Todo
mundo sabe como se define a palavra fábula: uma história curta de
onde se tira uma lição ou um preceito moral. Lembro-me de quando
era criança alguém alegando que aquela leitura seria importante
para a minha educação, dando-me para ler As fábulas de Esopo,
uma coleção de narrativas creditadas a um escravo contador de
histórias que viveu na Grécia Antiga, nos anos 620-560 a.C.
Como
disse um estudioso, a fábula é um conto de moralidade popular, uma
lição de inteligência, de justiça, de sagacidade, trazida até
nós desde a mais remota antiguidade.
Já
adulto, uma noite eu estava deitado no meu quarto, lendo, quando
notei que um corpo estranho deitara-se na minha cama. Era um inseto
escuro, de uns sessenta milímetros de comprimento. Gosto de todos os
animais, mas é claro que tenho minhas preferências; além dos
favoritos, cavalos e cães de grande porte, eu gosto muito de sapos e
lagartixas. Percebi que o meu visitante era uma cigarra. Durante o
verão eu as ouvia cantar na praça que fica perto da minha casa.
Para
não assustá-la, apaguei a luz da cabeceira. Eu durmo sem me mexer
muito na cama. A cigarra também. Foi uma noite tranquila.
Pela
manhã, ao acordar, a cigarra estava quieta, certamente estranhava
aquele ambiente. Eu vesti-me apressadamente, peguei a cigarra,
levei-a para a praça e coloquei-a numa árvore.
Quis
saber mais sobre o meu visitante. Aquele som lancinante é emitido
pelo macho procurando seduzir a fêmea para o acasalamento, é uma
súplica de amor que comove o coração de quem ouve.
Então,
lembrei-me da fábula de Esopo, “A cigarra e a formiga”.
Qual
é a lição, o preceito moral desta fábula? Que cantar é um crime
que merece ser punido? Que a alegria é um mal a ser combatido? Que o
desejo e o amor devem ser execrados?
Todo
animal, de certa forma, tem uma atividade predatória maior ou menor,
claro que ninguém chega a ser tão destruidor quanto o ser humano.
Mas entre a formiga e a cigarra, quem é pior?
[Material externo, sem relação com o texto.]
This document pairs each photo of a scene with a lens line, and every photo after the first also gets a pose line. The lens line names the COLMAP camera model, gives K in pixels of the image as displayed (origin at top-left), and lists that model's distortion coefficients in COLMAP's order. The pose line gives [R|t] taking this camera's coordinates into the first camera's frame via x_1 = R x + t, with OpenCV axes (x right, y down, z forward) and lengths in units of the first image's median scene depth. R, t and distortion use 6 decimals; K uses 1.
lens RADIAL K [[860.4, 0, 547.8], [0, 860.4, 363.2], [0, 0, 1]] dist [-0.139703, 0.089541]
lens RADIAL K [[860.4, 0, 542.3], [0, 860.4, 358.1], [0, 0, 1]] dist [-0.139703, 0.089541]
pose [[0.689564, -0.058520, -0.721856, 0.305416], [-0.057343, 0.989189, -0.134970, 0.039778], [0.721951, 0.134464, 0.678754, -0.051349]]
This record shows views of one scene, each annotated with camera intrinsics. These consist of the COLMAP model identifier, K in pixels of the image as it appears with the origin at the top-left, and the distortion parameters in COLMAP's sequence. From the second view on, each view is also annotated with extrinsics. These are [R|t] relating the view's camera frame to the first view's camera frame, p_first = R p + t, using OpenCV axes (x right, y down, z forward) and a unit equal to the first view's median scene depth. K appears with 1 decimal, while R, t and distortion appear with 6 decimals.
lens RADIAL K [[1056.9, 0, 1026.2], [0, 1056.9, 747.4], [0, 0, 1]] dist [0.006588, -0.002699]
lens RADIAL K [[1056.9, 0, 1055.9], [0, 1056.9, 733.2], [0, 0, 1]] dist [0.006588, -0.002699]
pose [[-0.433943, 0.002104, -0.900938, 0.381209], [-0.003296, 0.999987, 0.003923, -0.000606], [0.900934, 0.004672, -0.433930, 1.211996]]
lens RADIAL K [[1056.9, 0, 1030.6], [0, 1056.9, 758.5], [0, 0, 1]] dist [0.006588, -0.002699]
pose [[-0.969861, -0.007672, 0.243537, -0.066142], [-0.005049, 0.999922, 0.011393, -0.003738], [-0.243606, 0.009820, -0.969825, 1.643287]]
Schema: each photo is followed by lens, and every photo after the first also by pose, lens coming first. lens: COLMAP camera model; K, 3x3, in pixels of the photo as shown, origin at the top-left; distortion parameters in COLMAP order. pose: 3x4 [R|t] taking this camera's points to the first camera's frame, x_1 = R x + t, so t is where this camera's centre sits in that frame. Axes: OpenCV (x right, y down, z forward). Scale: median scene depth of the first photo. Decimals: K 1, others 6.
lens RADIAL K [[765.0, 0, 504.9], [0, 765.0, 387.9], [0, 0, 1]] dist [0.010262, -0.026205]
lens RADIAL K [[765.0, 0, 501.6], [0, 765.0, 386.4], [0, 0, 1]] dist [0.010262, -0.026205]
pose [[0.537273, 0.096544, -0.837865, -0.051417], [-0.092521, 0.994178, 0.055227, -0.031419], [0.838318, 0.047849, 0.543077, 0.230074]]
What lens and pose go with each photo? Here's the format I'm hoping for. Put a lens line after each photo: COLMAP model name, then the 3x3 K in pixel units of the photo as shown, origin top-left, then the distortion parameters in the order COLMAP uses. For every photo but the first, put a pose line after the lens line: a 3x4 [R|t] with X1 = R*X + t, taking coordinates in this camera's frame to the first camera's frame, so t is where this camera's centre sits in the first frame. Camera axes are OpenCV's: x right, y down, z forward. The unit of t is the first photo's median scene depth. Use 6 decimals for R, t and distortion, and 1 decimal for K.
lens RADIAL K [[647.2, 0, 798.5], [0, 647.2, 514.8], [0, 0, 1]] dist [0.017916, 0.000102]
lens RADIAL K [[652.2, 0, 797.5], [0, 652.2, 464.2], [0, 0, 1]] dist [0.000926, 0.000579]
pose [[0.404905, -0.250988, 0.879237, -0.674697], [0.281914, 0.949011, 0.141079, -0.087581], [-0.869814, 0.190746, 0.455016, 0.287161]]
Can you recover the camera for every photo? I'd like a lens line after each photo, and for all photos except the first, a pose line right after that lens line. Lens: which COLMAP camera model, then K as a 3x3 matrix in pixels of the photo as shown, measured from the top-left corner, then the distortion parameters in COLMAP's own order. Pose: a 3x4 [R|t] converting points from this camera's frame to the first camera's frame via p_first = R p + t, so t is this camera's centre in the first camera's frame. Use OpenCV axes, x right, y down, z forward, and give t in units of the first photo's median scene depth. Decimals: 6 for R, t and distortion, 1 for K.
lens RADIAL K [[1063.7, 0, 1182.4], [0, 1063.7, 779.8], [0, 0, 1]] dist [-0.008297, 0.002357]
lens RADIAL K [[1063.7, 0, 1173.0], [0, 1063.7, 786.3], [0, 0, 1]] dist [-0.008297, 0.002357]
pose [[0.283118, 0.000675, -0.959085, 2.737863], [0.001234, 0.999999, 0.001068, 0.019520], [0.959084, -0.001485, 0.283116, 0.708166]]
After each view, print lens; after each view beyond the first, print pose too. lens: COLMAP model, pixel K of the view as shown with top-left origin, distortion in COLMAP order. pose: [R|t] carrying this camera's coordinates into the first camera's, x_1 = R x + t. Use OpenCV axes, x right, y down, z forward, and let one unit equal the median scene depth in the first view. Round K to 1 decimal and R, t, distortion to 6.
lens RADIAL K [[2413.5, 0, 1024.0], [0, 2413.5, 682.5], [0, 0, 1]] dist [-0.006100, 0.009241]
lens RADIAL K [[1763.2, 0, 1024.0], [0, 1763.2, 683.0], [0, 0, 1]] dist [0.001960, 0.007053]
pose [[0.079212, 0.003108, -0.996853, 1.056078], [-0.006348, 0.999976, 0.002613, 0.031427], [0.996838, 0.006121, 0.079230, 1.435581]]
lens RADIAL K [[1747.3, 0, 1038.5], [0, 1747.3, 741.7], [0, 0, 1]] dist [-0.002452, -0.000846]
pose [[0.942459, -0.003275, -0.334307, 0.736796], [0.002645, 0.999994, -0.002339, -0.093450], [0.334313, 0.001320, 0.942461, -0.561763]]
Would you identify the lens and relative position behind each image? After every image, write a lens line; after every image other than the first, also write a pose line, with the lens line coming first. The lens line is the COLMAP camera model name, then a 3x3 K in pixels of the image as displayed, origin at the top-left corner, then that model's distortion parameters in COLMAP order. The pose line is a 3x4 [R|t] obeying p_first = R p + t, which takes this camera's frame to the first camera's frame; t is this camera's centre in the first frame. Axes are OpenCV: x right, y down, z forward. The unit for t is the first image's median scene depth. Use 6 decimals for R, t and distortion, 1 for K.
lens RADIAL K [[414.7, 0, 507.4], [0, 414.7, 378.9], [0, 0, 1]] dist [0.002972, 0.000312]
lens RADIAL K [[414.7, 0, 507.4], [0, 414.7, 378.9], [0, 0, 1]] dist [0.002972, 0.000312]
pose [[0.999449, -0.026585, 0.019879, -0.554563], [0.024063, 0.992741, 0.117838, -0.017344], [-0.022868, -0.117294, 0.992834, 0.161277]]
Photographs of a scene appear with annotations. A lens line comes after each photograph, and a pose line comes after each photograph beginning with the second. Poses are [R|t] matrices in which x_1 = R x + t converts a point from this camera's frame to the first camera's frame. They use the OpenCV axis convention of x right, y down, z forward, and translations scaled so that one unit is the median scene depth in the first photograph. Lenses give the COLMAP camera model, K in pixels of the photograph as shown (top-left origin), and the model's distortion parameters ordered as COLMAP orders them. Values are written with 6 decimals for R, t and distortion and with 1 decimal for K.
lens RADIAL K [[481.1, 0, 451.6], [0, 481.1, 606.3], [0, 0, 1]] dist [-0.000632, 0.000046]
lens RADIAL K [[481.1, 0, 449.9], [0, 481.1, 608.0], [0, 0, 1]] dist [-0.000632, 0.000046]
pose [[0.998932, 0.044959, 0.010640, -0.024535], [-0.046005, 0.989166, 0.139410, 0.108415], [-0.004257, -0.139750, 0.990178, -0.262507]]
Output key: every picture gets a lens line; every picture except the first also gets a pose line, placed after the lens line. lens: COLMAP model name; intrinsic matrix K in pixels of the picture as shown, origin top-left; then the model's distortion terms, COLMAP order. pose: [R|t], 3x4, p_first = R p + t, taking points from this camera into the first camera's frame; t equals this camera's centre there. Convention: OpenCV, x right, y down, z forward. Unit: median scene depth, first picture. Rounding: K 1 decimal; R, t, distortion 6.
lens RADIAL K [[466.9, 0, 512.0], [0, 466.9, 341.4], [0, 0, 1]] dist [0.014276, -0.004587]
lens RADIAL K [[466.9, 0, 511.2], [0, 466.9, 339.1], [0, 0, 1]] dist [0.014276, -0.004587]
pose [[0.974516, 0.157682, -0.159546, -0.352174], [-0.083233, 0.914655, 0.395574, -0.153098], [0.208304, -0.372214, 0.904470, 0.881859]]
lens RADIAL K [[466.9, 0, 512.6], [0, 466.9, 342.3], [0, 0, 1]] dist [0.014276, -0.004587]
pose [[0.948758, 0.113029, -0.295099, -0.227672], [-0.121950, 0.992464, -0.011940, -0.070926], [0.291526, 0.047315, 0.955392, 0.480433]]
Algumas poucas
cigarras, cujas ninfas, ao se alimentarem da seiva das plantas,
causam danos à árvore, ou os milhões de formigas, que, organizadas
em verdadeiros exércitos apocalípticos, escondidas em buracos, saem
de maneira sorrateira sem nenhum tipo de desejo ou amor a não ser o
de roubar furtivamente plantações inteiras para estocar em seus
subterrâneos?
As
fábulas de Esopo são uma lição de astúcia, de inteligência,
de sagacidade, uma lição moral?
Podem
jogar essa merda no lixo. O meu exemplar eu já joguei.